**Work to be completed:** From the material below, copy every line in which the word "https" occurs.
--------------------------------
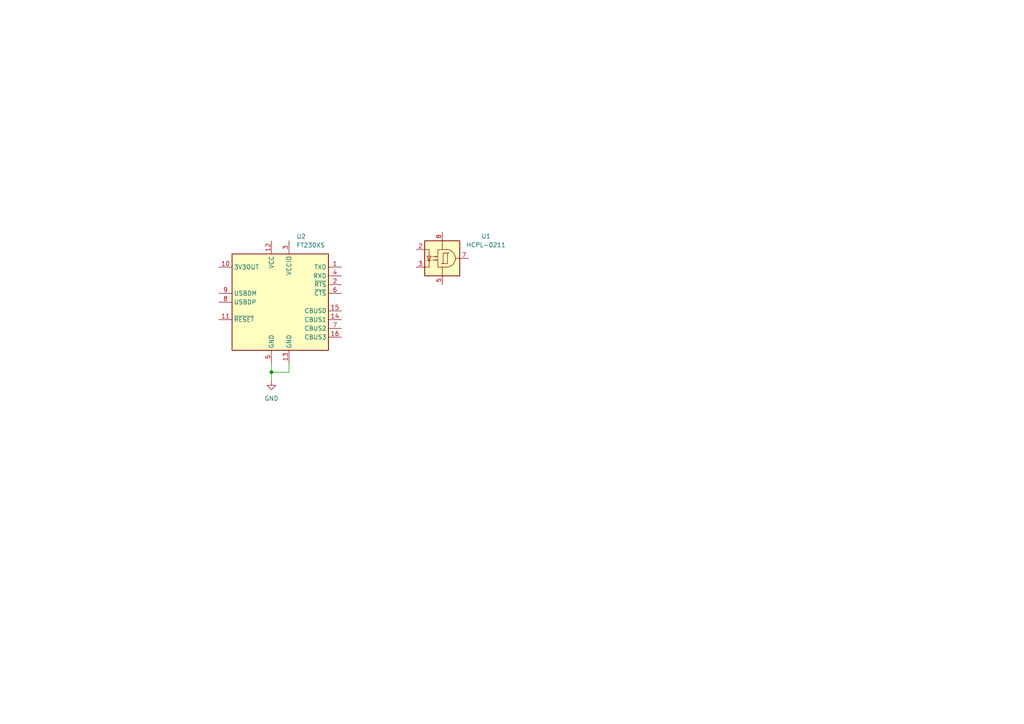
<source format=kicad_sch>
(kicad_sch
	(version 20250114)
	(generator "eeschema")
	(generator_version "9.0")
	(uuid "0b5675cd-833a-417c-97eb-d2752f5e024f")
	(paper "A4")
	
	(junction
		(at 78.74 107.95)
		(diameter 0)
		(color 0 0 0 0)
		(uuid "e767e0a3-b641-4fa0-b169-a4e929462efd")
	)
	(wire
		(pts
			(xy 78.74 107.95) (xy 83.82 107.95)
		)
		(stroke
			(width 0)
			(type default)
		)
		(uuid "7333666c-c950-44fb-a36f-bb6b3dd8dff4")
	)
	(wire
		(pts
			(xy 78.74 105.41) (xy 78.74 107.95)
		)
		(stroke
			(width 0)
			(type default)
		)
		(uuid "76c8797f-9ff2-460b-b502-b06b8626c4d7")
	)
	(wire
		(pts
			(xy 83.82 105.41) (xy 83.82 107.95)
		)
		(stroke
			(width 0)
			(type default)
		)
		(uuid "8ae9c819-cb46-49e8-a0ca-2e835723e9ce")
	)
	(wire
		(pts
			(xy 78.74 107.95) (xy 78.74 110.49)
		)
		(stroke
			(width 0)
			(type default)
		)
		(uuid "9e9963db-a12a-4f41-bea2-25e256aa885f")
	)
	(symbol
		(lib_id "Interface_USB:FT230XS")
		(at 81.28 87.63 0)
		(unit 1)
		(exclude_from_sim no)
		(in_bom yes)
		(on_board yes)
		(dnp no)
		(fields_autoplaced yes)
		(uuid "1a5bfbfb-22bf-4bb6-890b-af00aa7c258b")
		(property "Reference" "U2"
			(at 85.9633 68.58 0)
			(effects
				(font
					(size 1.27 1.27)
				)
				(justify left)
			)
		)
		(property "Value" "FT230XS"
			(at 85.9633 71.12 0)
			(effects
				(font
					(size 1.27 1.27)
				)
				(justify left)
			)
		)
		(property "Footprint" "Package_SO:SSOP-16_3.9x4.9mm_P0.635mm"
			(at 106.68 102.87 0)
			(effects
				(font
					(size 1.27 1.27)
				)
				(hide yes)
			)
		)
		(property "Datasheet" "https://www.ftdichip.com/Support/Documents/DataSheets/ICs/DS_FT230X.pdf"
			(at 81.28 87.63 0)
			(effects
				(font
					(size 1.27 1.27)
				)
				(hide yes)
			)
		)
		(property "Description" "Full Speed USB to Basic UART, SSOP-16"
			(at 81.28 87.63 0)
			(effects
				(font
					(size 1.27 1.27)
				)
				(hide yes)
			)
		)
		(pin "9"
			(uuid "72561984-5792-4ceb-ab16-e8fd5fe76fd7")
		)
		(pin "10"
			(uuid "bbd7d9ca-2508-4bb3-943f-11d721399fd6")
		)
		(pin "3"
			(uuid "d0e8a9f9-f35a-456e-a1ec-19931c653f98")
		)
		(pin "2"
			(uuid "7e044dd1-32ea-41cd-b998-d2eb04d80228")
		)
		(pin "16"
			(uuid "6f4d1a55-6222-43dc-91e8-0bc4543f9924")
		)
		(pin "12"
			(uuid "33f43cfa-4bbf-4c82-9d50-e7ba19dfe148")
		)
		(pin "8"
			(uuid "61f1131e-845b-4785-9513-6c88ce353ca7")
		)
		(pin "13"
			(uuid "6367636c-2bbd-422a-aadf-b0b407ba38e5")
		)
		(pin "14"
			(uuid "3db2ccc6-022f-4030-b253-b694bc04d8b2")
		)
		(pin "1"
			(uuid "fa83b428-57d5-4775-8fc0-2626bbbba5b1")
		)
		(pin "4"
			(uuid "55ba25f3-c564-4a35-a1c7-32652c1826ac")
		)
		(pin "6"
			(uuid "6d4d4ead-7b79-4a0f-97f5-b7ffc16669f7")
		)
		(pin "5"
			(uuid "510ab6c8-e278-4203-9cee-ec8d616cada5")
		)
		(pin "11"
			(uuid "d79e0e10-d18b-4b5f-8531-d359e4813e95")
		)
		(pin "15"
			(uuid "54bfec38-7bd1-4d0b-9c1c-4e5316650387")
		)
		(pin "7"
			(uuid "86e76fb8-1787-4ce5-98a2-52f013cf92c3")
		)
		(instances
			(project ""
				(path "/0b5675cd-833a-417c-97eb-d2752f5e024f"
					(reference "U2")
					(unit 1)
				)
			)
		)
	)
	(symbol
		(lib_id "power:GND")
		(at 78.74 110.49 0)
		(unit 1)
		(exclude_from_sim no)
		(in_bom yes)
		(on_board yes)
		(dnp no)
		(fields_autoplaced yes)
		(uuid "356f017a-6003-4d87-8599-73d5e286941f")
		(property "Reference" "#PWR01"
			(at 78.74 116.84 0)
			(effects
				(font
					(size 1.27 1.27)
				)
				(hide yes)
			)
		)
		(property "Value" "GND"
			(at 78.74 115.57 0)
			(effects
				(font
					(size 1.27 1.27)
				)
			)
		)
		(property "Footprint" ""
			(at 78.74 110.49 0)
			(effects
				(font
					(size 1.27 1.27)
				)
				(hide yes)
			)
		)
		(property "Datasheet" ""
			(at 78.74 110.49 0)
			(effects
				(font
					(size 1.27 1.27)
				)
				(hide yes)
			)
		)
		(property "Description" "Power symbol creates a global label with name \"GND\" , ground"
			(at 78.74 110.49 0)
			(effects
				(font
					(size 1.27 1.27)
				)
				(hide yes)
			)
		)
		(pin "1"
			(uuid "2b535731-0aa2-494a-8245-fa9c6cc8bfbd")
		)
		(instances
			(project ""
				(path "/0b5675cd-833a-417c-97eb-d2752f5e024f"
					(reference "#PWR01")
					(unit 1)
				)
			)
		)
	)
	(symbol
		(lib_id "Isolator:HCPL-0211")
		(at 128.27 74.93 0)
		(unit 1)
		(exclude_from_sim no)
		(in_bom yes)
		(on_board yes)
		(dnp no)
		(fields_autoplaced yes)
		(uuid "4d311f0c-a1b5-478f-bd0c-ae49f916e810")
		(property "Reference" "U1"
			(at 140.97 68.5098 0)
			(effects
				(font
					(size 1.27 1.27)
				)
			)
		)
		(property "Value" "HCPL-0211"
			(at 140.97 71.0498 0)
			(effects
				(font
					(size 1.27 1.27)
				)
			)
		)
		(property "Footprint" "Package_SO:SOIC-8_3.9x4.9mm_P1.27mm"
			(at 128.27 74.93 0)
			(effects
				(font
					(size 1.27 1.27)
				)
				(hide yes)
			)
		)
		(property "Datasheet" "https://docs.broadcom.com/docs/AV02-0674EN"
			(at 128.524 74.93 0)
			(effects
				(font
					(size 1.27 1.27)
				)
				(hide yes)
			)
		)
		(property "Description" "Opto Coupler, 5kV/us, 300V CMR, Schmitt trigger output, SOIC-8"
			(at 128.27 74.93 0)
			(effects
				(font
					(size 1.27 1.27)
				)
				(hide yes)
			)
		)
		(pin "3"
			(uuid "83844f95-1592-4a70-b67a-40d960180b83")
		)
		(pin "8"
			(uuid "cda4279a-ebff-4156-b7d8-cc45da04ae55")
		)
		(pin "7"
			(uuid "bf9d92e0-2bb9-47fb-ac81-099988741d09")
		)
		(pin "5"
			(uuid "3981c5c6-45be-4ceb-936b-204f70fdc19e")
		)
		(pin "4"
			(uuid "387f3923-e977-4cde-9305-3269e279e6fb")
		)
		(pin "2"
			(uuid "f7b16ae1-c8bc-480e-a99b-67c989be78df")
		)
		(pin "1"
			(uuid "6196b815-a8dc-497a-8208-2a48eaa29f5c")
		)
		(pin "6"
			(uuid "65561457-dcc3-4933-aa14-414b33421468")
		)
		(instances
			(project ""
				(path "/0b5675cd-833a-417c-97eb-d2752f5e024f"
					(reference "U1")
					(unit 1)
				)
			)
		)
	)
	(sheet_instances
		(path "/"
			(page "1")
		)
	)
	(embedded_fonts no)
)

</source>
--------------------------------
**Task result:**
		(property "Datasheet" "https://www.ftdichip.com/Support/Documents/DataSheets/ICs/DS_FT230X.pdf"
		(property "Datasheet" "https://docs.broadcom.com/docs/AV02-0674EN"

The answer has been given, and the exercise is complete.